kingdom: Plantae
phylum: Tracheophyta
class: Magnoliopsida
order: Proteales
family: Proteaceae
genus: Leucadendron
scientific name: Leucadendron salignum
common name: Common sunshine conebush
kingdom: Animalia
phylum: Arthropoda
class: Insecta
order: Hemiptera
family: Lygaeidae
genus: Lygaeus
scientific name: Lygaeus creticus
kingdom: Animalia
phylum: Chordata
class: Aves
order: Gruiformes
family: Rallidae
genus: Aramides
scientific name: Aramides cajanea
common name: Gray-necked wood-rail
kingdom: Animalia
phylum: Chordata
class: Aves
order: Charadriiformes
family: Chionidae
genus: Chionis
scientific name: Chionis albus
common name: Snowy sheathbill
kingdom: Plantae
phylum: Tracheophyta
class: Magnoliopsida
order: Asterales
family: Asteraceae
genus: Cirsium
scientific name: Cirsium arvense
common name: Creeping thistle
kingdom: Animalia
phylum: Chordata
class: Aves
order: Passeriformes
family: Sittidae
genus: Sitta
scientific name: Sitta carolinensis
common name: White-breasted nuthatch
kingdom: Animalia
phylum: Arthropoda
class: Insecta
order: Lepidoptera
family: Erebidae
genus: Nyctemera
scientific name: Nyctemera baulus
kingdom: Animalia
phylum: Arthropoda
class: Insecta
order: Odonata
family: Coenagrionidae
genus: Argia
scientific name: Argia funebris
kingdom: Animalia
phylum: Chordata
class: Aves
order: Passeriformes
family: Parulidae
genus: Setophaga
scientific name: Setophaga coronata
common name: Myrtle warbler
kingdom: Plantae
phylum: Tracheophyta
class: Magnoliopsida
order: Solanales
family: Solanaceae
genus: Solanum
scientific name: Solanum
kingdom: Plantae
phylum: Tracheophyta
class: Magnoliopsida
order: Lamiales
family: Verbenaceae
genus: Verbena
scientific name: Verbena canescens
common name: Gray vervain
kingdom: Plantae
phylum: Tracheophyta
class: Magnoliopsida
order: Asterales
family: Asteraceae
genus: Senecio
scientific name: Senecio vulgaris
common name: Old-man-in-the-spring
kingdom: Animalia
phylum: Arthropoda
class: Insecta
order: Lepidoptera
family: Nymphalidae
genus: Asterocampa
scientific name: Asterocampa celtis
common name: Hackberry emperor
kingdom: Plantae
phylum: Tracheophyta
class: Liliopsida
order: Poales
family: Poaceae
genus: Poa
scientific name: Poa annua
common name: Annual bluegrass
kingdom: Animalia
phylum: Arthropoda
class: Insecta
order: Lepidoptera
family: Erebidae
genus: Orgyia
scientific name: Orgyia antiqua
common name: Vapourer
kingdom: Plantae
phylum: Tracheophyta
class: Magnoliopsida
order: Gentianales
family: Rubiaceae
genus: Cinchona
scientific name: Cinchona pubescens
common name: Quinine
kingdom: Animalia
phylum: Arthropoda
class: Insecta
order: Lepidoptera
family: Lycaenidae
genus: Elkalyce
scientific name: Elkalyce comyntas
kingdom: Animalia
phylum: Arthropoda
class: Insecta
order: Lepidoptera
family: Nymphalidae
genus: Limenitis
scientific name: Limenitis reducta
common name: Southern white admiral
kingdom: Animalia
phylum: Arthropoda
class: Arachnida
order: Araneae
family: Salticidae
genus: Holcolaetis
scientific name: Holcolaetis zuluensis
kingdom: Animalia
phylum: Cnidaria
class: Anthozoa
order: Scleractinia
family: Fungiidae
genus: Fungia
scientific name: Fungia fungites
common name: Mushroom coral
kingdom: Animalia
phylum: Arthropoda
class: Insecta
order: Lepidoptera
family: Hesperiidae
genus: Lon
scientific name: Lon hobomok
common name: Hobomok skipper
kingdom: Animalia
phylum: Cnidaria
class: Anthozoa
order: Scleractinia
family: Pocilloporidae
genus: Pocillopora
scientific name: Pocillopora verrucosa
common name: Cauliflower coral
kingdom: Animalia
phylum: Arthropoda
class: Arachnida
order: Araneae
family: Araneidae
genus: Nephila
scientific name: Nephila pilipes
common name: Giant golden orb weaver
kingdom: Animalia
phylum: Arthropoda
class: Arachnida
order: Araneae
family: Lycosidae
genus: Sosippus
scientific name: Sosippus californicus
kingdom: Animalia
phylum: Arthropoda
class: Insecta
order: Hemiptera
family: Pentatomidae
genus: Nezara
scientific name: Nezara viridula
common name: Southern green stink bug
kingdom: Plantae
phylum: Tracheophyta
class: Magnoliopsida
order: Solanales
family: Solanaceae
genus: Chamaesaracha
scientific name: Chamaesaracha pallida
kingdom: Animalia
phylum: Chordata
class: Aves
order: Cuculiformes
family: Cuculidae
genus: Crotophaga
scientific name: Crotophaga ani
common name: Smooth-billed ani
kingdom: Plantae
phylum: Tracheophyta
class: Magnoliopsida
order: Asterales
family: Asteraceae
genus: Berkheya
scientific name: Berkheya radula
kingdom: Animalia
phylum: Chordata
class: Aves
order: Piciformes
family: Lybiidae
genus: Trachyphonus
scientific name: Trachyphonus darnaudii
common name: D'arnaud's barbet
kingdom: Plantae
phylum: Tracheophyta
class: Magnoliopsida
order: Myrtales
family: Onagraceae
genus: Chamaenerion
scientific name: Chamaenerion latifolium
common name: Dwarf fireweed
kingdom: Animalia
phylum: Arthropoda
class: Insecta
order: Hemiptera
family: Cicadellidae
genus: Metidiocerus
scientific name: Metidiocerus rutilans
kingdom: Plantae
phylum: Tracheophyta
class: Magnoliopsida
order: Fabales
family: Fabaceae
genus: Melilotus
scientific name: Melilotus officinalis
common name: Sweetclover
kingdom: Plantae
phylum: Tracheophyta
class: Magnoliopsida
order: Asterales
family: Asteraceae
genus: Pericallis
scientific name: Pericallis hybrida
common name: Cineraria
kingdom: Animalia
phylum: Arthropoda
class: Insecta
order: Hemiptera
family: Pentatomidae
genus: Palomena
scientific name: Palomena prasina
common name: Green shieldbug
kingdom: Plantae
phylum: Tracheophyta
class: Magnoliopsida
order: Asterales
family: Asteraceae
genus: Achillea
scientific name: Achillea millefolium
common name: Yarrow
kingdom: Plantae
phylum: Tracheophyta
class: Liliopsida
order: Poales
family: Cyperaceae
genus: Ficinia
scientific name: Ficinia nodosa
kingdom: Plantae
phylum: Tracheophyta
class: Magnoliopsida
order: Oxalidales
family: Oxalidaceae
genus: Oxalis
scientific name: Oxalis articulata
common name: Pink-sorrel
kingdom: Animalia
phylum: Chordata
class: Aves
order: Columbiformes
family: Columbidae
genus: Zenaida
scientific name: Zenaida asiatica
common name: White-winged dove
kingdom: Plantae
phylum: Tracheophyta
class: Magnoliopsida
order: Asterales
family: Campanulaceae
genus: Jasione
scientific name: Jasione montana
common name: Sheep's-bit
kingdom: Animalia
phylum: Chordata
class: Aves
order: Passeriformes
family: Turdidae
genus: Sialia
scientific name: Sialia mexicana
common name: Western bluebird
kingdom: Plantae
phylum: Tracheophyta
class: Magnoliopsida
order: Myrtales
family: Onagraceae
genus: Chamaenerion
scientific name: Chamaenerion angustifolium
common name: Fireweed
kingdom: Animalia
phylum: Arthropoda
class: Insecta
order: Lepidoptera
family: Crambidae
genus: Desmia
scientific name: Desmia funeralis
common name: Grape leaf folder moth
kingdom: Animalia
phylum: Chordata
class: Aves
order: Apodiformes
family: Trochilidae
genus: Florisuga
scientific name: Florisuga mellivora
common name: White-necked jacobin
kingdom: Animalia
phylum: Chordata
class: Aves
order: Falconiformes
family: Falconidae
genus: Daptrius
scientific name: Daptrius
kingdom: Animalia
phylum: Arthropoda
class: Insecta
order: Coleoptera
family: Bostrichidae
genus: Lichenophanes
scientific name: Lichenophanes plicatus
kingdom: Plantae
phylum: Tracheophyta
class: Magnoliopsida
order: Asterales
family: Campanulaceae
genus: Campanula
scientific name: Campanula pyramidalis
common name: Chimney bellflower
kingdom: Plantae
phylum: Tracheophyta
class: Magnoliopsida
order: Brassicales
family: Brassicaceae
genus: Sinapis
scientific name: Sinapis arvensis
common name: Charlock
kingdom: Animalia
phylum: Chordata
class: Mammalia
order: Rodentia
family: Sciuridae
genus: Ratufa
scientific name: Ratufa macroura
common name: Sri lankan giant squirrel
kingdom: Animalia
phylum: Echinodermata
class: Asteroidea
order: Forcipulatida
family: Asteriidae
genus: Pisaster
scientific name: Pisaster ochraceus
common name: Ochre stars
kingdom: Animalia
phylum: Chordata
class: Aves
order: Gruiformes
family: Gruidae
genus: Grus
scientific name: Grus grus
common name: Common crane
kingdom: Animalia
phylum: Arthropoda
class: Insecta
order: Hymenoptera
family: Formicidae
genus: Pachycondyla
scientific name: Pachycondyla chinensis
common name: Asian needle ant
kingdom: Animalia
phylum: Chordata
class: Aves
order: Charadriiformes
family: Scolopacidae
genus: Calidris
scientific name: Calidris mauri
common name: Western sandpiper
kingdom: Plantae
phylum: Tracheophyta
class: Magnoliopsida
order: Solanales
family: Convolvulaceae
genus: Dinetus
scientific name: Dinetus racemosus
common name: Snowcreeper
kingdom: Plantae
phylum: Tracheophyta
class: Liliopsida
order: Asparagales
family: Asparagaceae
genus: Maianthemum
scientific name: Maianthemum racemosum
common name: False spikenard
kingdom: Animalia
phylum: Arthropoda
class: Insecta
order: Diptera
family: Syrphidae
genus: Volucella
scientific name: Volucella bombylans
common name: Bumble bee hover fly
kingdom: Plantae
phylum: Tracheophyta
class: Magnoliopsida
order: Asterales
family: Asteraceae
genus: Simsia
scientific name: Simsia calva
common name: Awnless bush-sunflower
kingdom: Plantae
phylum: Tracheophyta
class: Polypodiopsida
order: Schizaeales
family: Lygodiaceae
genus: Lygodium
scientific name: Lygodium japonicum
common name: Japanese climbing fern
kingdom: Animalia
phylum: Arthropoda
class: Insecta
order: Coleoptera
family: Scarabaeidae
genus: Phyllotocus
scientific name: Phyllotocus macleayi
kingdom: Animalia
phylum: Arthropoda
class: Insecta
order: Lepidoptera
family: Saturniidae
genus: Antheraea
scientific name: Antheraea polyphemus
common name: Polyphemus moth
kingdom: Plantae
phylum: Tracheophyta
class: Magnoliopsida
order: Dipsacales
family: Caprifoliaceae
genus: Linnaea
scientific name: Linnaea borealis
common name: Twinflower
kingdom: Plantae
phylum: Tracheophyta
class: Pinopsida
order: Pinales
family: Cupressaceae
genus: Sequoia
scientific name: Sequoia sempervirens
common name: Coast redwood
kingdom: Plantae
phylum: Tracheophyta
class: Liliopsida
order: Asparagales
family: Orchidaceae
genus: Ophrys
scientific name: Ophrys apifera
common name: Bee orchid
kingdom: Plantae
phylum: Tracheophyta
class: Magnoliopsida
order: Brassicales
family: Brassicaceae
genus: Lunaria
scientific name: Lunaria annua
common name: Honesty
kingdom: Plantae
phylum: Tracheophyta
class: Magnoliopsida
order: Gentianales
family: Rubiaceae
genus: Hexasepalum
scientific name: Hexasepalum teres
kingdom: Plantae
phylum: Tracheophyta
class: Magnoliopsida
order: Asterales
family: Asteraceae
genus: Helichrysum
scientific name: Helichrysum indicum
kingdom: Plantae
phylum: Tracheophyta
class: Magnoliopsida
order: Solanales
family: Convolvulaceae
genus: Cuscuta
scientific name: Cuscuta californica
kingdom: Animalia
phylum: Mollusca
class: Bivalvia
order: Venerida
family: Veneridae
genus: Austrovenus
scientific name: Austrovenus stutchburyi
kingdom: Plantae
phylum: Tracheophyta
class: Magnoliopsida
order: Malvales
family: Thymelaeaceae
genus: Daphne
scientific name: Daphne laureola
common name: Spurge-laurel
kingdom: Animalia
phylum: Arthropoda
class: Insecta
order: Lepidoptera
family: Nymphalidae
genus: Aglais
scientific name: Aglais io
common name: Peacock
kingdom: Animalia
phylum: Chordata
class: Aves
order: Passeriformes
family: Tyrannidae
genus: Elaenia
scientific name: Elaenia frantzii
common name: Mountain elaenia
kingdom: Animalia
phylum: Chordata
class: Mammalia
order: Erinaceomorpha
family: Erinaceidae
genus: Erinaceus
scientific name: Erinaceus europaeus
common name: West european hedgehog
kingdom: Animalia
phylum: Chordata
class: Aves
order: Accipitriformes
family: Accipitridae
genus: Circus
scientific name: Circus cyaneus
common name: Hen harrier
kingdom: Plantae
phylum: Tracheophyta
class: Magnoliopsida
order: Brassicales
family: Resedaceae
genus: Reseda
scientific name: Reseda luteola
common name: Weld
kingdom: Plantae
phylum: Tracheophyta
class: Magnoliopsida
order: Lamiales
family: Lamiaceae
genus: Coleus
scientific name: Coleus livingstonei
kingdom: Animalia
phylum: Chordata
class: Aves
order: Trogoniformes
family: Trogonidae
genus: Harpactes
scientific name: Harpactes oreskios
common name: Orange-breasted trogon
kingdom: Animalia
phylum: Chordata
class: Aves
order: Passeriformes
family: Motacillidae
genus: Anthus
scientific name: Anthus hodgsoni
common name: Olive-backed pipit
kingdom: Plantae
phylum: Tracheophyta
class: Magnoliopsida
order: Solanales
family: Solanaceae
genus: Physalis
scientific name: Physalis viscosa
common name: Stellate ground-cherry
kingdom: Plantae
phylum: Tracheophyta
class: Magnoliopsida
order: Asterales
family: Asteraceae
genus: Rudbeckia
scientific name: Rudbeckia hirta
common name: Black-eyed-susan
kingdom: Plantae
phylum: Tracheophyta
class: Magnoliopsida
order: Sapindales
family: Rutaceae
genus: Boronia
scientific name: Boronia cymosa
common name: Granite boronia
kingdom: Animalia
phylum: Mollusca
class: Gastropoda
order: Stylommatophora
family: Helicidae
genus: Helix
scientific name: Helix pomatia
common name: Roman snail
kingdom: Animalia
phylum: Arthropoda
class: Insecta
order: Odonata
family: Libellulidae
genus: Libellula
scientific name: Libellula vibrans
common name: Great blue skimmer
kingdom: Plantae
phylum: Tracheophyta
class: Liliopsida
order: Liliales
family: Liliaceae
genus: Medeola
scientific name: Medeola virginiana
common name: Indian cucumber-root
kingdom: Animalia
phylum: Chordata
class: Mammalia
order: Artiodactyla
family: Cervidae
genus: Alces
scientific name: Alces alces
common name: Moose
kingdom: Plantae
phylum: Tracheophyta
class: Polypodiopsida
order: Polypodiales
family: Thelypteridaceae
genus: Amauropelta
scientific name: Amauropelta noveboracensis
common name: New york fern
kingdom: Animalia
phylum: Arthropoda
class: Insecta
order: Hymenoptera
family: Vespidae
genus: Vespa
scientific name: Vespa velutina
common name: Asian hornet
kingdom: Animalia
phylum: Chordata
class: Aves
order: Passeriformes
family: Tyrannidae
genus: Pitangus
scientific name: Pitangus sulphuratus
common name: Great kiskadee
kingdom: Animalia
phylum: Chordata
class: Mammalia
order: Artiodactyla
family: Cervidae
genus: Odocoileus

· · · ·

- _Task details_: Please repeat the stretch from the start of the data above through the line containing "genus: Chionis", copying every line unchanged.

- _The solution_:
kingdom: Plantae
phylum: Tracheophyta
class: Magnoliopsida
order: Proteales
family: Proteaceae
genus: Leucadendron
scientific name: Leucadendron salignum
common name: Common sunshine conebush
kingdom: Animalia
phylum: Arthropoda
class: Insecta
order: Hemiptera
family: Lygaeidae
genus: Lygaeus
scientific name: Lygaeus creticus
kingdom: Animalia
phylum: Chordata
class: Aves
order: Gruiformes
family: Rallidae
genus: Aramides
scientific name: Aramides cajanea
common name: Gray-necked wood-rail
kingdom: Animalia
phylum: Chordata
class: Aves
order: Charadriiformes
family: Chionidae
genus: Chionis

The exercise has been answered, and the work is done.